### DOCUMENT EXCERPT
============================================================
We take all those points, and create triangles from a point to its two closest points, until we have a mesh supported by the points. Then we drape the images on top of the mesh.

In [None]:
import cv2
import numpy as np
from scipy.spatial import Delaunay
from scipy.spatial.distance import cdist

def export_textured_mesh(
    all_points_3d, 
    keyframes, 
    image_files, 
    K,
    output_prefix="mesh_reconstruction",
    max_edge_length=2.0,
    texture_resolution=1024
):
    """
    Create a triangulated mesh with proper texture mapping from SfM data.
    
    Process:
    1. Create mesh topology using Delaunay triangulation
    2. Assign textures to faces based on viewing angles
    3. Create texture atlas with face-based UV mapping
    4. Export as proper textured OBJ/MTL
    """
    print(f"\nCreating textured mesh: {output_prefix}")
    
    obj_filename = f"{output_prefix}.obj"
    mtl_filename = f"{output_prefix}.mtl"
    
    # Load images
    images = load_keyframe_images(keyframes, image_files)
    if not images:
        print("ERROR: No valid images loaded!")
        return
    
    # Step 1: Create mesh topology
    faces, filtered_points = create_mesh_topology(all_points_3d, max_edge_length)
    if len(faces) == 0:
        print("ERROR: No valid faces created!")
        return
    
    print(f"Created mesh with {len(filtered_points)} vertices and {len(faces)} faces")
============================================================
### EXTRACTED RECORDS
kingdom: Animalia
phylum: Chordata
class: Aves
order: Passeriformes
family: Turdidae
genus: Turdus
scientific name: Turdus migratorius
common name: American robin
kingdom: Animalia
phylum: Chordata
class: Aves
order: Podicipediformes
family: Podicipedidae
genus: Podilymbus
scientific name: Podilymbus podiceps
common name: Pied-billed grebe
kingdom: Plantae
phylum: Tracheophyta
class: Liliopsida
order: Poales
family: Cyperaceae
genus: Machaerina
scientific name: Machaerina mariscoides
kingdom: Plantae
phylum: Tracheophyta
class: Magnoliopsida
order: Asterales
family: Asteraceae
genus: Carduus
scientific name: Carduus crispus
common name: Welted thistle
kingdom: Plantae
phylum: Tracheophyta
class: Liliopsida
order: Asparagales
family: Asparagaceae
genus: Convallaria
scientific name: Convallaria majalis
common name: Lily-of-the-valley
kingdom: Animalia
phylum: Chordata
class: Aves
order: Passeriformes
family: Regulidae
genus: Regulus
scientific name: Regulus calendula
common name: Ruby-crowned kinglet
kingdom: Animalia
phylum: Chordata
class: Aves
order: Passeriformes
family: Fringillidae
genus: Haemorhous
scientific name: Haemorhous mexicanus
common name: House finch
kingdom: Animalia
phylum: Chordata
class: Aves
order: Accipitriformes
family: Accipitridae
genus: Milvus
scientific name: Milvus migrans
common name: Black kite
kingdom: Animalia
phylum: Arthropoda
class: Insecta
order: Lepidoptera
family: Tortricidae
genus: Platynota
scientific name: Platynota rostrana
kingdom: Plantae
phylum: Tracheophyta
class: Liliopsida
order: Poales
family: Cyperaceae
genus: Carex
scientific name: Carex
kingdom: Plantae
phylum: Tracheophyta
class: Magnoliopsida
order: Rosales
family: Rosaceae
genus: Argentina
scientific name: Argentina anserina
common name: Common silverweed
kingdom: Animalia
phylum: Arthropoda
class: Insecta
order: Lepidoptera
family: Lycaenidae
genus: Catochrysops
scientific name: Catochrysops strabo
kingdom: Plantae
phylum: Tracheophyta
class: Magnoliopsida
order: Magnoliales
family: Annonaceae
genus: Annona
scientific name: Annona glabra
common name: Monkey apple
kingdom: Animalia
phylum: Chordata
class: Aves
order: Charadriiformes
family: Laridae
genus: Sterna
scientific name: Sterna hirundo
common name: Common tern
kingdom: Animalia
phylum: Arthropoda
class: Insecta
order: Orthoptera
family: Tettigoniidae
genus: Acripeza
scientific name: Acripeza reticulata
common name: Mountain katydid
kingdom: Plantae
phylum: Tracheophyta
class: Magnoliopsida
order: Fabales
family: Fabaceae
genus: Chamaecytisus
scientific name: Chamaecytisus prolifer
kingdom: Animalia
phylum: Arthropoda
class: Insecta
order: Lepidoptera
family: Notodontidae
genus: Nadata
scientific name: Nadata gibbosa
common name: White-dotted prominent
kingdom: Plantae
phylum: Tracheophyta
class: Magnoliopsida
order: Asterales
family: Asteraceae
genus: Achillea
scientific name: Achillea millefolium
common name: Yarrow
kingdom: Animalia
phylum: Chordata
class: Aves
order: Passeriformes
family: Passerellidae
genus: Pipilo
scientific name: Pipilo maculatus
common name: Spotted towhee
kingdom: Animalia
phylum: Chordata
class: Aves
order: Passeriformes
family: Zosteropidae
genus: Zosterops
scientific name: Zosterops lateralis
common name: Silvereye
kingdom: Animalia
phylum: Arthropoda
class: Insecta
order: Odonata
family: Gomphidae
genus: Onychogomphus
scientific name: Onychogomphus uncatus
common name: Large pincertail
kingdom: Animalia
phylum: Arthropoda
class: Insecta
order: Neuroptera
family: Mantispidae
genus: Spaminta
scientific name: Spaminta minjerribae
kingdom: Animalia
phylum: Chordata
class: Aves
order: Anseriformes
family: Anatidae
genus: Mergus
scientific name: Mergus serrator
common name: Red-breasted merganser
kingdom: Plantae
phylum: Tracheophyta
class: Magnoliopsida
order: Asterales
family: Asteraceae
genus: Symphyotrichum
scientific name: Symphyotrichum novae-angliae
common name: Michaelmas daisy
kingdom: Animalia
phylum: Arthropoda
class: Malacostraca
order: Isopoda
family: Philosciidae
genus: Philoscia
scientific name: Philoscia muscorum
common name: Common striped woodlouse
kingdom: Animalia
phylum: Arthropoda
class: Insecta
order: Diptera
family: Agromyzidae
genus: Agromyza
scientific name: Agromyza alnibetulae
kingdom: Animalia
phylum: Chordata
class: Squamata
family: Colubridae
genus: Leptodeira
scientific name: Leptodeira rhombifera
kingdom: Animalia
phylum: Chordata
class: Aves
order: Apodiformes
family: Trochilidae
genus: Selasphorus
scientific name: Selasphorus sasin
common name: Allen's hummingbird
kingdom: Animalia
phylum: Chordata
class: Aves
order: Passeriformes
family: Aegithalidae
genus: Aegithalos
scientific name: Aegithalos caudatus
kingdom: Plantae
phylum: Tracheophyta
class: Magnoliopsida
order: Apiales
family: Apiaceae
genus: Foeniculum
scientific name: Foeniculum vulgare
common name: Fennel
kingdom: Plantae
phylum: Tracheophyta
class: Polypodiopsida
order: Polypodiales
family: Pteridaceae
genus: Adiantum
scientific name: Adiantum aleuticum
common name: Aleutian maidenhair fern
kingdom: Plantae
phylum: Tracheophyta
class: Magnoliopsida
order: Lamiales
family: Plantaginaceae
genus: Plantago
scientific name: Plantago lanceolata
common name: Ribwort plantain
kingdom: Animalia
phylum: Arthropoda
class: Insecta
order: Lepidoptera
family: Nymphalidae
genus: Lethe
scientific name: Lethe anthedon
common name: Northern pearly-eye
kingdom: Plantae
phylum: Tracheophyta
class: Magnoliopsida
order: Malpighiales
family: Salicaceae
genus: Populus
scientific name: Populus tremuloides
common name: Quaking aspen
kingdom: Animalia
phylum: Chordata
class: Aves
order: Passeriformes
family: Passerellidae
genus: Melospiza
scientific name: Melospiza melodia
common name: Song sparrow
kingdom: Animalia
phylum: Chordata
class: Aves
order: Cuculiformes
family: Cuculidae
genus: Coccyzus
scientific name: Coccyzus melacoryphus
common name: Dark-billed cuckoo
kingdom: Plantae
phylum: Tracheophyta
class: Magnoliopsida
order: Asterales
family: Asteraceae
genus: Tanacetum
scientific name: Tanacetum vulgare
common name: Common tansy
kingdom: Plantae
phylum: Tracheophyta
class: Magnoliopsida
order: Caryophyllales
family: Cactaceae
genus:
============================================================
### WRITTEN EXERCISE 1
In the mesh reconstruction excerpt, what default value is given for texture_resolution?
### WRITTEN EXERCISE 2
Retype the portion of the mesh reconstruction excerpt starting at "We take all" and ending at "of the mesh.".

### TASK OUTPUT 1
1024

### TASK OUTPUT 2
We take all those points, and create triangles from a point to its two closest points, until we have a mesh supported by the points. Then we drape the images on top of the mesh.